■ Problem to work on ■
Every entry below should be copied exactly, minus the pictures.

■ Data to examine ■
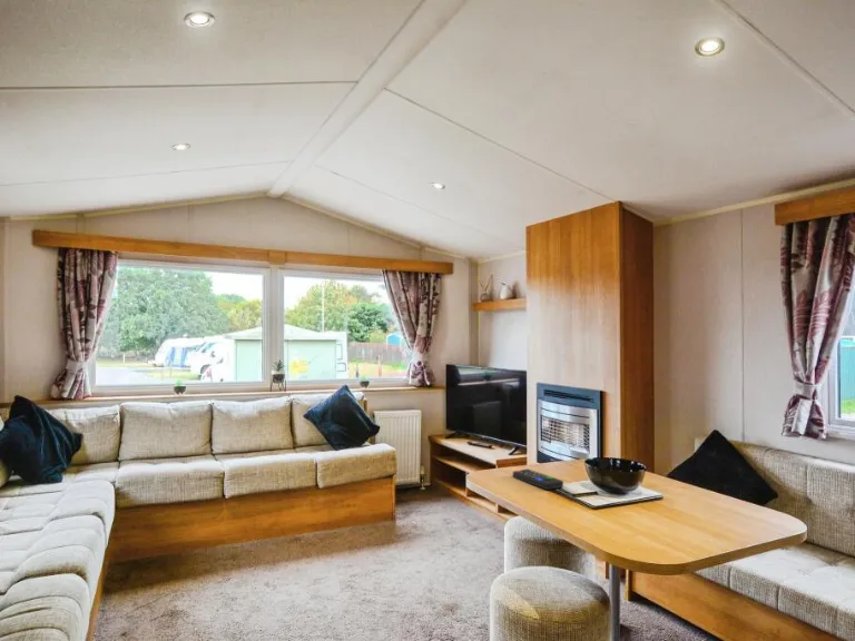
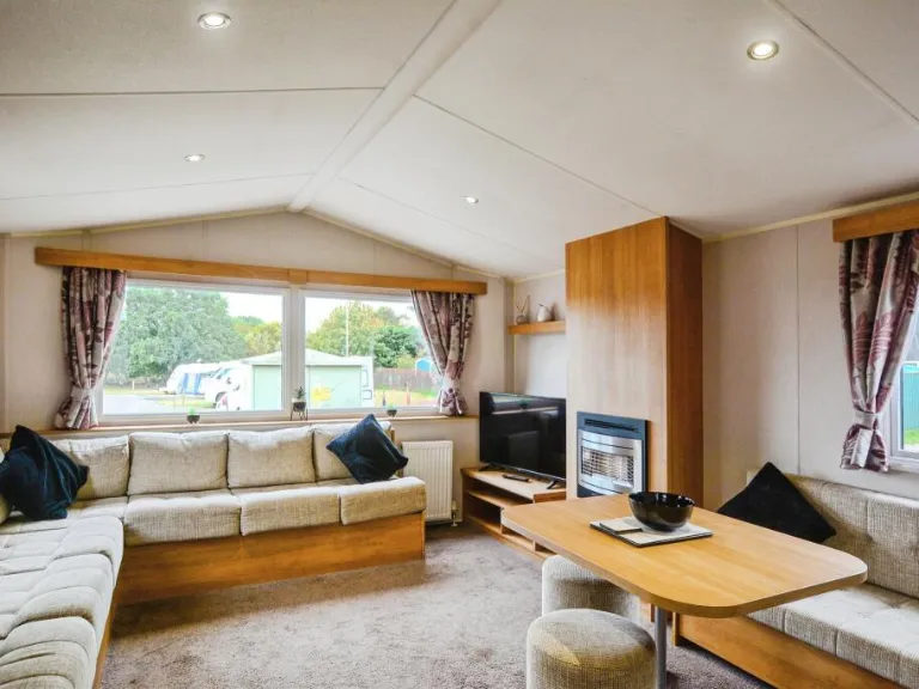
- remote control [512,467,564,491]
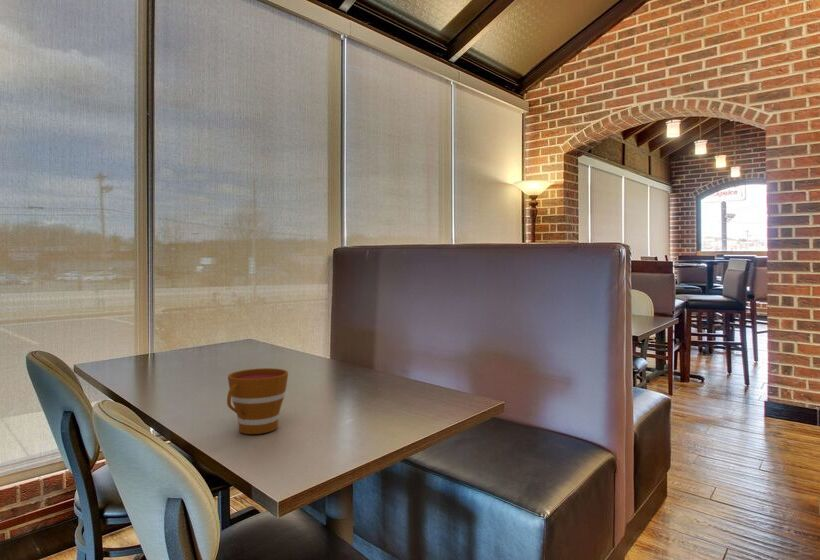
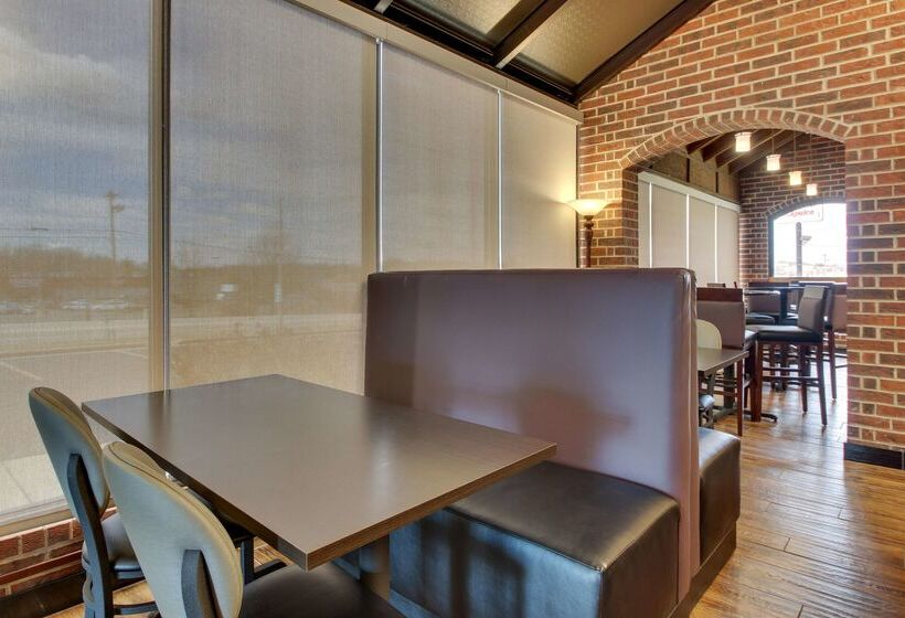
- cup [226,367,289,435]
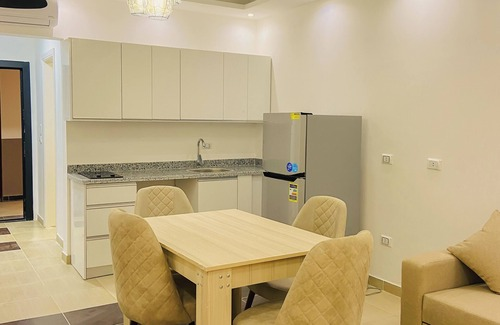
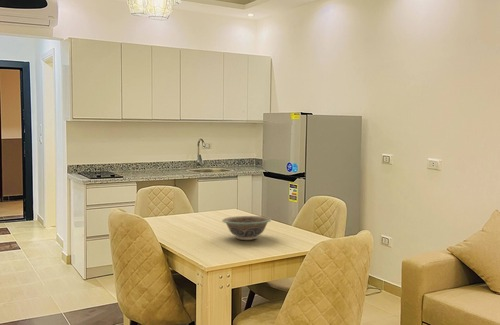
+ decorative bowl [221,215,272,241]
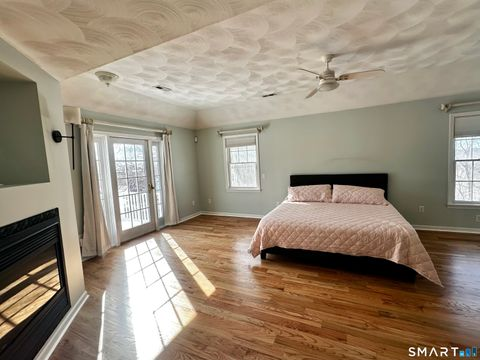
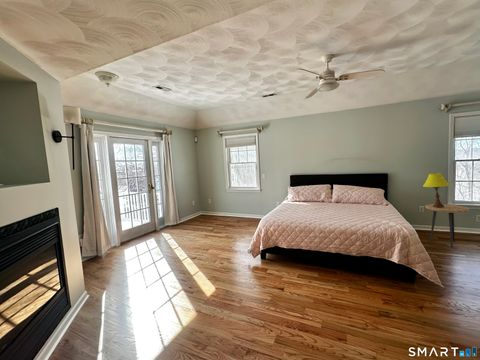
+ side table [424,203,470,249]
+ table lamp [422,172,451,208]
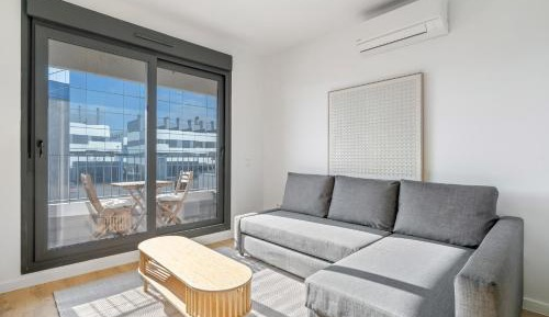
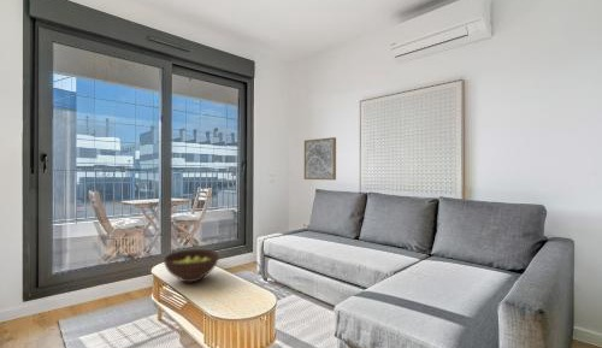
+ fruit bowl [163,248,220,284]
+ wall art [303,136,337,182]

■ Output for this task ■
- remote control [512,467,564,491]
- cup [226,367,289,435]
+ decorative bowl [221,215,272,241]
+ side table [424,203,470,249]
+ table lamp [422,172,451,208]
+ fruit bowl [163,248,220,284]
+ wall art [303,136,337,182]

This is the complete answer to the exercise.